Cutting budget deficit should be top priority, says GOP's Holtz-Eakin
The budget deficit overshadows all other economic problems facing the country, though there is room for more unemployment benefits, according to Republican economist Douglas Holtz-Eakin.
Washington — Economist and budget expert Douglas Holtz-Eakin was director of the Congressional Budget Office and a senior adviser to John McCain's presidential campaign. He is president of the American Action Forum, a center-right think tank in Washington.
On the outlook for the US economy:
"For the remainder of 2010 ... growth [measured by gross domestic product] will look slower than it has in the first two quarters, and as a result job creation will remain stubbornly stuck in the 80,000 to 120,000 range [per month] and the unemployment rate will remain high."
On the debate over whether to start curbing government spending now, despite weak economic growth, to address looming federal debt:
"We cannot move too quickly to commit to reducing the deficit. So action now. I find it implausible to think that this political system could produce such dramatic action it would actually endanger the recovery."

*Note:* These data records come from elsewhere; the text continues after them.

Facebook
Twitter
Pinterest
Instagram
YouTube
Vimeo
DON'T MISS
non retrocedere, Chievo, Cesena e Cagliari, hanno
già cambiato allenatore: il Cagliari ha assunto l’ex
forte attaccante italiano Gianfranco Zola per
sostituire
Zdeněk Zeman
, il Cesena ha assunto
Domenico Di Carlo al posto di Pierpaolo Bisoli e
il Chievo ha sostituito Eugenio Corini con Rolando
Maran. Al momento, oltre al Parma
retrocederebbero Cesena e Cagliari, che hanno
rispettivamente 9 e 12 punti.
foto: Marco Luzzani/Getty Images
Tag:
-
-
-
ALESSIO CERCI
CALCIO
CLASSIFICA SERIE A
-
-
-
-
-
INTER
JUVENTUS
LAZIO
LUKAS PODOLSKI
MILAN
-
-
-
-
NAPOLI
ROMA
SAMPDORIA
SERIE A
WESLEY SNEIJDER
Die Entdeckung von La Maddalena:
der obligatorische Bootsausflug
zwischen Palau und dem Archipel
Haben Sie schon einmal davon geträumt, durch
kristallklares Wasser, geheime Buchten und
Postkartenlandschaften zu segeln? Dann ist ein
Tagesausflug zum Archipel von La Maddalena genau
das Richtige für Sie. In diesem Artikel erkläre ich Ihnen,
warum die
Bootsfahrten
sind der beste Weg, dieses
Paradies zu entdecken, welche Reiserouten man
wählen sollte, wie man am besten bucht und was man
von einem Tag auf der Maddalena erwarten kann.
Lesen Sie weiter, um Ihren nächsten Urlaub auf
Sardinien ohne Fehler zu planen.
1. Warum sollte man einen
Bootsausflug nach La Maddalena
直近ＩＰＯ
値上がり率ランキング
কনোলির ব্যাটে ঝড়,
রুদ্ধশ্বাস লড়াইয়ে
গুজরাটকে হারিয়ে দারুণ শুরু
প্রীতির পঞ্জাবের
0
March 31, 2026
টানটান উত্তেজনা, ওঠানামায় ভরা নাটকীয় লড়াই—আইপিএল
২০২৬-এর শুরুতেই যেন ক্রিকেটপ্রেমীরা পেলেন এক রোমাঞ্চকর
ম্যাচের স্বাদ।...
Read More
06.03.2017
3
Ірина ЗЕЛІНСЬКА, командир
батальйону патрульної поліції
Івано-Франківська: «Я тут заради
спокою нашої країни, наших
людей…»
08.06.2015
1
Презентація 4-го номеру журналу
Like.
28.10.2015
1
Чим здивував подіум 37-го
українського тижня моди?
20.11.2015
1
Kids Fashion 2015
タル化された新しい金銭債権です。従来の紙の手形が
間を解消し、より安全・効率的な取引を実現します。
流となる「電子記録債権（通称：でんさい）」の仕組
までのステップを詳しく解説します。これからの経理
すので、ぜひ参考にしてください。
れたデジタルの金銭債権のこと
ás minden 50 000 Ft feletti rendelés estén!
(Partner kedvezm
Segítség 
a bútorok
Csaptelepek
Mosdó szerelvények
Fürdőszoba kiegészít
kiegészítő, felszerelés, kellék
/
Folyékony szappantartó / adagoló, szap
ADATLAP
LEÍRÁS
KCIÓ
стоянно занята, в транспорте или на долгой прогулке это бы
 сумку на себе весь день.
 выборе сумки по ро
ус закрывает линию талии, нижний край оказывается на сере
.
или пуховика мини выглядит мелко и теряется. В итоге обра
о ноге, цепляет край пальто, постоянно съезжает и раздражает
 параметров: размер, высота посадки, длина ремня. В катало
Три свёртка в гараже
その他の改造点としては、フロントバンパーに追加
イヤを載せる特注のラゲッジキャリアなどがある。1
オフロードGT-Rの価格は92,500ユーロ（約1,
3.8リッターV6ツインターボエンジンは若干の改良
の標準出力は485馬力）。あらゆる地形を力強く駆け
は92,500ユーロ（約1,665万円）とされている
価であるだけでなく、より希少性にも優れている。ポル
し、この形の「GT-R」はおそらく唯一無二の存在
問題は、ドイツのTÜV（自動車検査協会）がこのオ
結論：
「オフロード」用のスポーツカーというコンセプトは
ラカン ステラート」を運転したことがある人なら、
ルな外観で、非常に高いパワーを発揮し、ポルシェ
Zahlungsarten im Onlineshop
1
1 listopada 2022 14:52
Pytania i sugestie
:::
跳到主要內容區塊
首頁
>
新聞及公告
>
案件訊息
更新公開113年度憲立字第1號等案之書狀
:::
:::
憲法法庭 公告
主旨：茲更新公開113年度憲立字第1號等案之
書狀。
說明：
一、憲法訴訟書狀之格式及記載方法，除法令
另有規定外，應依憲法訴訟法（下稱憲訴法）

On whether reducing the federal deficit might cause nonfinancial companies to spend some of the $1.1 trillion in cash they have set aside:
"They have said very plainly that the uncertainty about the vast policy agenda – welfare, energy, financial services reform, future deficits, tax increases – is so great that they are holding onto their money to figure out where they are. So deficit reduction is one part of resolving the future of their business model so they can get on with hiring people and building plants."
On the congressional debate over renewing extended unemployment benefits, which recently expired:
"There are benefits and costs to every policy. And in this case, I think the net benefit to helping those workers out of work outweighs the other costs, which are extending the duration of unemployment and, in some cases, causing people to move past jobs they should take.
On what has surprised him during his ongoing service on the Financial Crisis Inquiry Commission:
"Personally, I have been stunned at the widespread prevalence of bad internal risk management [at financial firms]. Again and again we hear this story: Oh my goodness, a tidal wave I never would have imagined hit us. Citigroup said it. Fannie Mae said it. AIG said it. But when you drill down and say, 'What were you doing to measure and control the risk from your balance sheet,' the answer is not much. If each had done that, there would have been no tidal wave."
On how his think tank – which advocates a smaller, smarter government functioning in areas "where the government has a unique role" – fits into the current Republican climate, with its antigovernment "tea party' component:
"There are some who ... think that debate is a luxury – you've got to just go beat Democrats.... I don't think, in the long term, the Republican Party restores itself as a broad-based, nationally prominent party without a next generation of ideas and people [who] can give life to them. That is what we are trying to do."
On the financial reform legislation now awaiting a final Senate vote:
"My expectation is that it will pass, whether anyone likes it or not. So much of it has been kicked to regulatory implementation, we don't really know what we have yet."